Crossfit became my refuge of meditation where I didn’t think at all. All I had to do was show up and do the proscribed programming, usually scaled down. Each time I gave the workout my all, but I didn’t spend any time outside of the gym setting goals. Crossfit was my space for anti-obsession.
As a result, it ended up being the place where I learned to develop real self-control. In the middle of a workout when I realized everyone else was way ahead of me and I felt myself start to despair, I would dial into the reason I was there in the first place and would renew my focus on my individual journey, letting go of the fear of being last. Or, when I was on the verge of giving up during a particularly tough movement or run, I would talk myself into continuing, latching onto whatever dumb thing came to mind to give me the motivation I needed to keep going.
These acts of mental gymnastics allowed me to exercise my ability to shape my own path through conscious decisions during emotionally taxing moments. Working out has helped reprogram my neurological pathways in ways that affect all other areas of my life.
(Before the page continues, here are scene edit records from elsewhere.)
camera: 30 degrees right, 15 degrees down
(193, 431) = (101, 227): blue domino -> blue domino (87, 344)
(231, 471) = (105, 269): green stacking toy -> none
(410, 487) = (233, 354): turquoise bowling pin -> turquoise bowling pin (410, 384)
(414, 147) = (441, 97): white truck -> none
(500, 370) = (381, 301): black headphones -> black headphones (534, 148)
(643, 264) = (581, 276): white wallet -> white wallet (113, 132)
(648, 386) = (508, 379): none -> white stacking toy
Just last night when I felt creeping anxiety and stress, I was able to hold the sensations at bay by simply recognizing the feeling and making the choice to relax and have a good time instead. It wasn’t easy — just like during a brutal workout, I had to keep recommitting to my decision, but it got easier as the night went on.
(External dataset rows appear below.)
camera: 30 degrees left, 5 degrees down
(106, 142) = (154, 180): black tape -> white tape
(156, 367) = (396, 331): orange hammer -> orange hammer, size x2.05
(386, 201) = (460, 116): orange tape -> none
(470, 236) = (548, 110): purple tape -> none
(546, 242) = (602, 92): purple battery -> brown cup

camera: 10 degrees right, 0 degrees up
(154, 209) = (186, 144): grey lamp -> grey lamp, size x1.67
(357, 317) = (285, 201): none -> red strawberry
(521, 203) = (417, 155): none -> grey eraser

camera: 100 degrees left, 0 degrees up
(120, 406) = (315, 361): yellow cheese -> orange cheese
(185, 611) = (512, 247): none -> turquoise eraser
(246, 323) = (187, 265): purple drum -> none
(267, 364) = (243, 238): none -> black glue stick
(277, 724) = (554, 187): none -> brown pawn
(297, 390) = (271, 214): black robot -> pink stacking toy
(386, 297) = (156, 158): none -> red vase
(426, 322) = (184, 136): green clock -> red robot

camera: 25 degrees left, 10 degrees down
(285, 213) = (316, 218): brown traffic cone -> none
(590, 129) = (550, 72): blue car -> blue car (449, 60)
I used to think behaving obsessively was a sign that I was too controlling. Crossfit has helped me develop the self-awareness I needed in order to realize that it’s actually a sign that I’m allowing myself to be controlled by negative emotions and that I need to dial back into my sense of inner peace and purpose so I can live ambitiously in a healthy way. I’m still a novice both physically and mentally, but I’m grateful for how much I’ve learned already and for how much is still in store.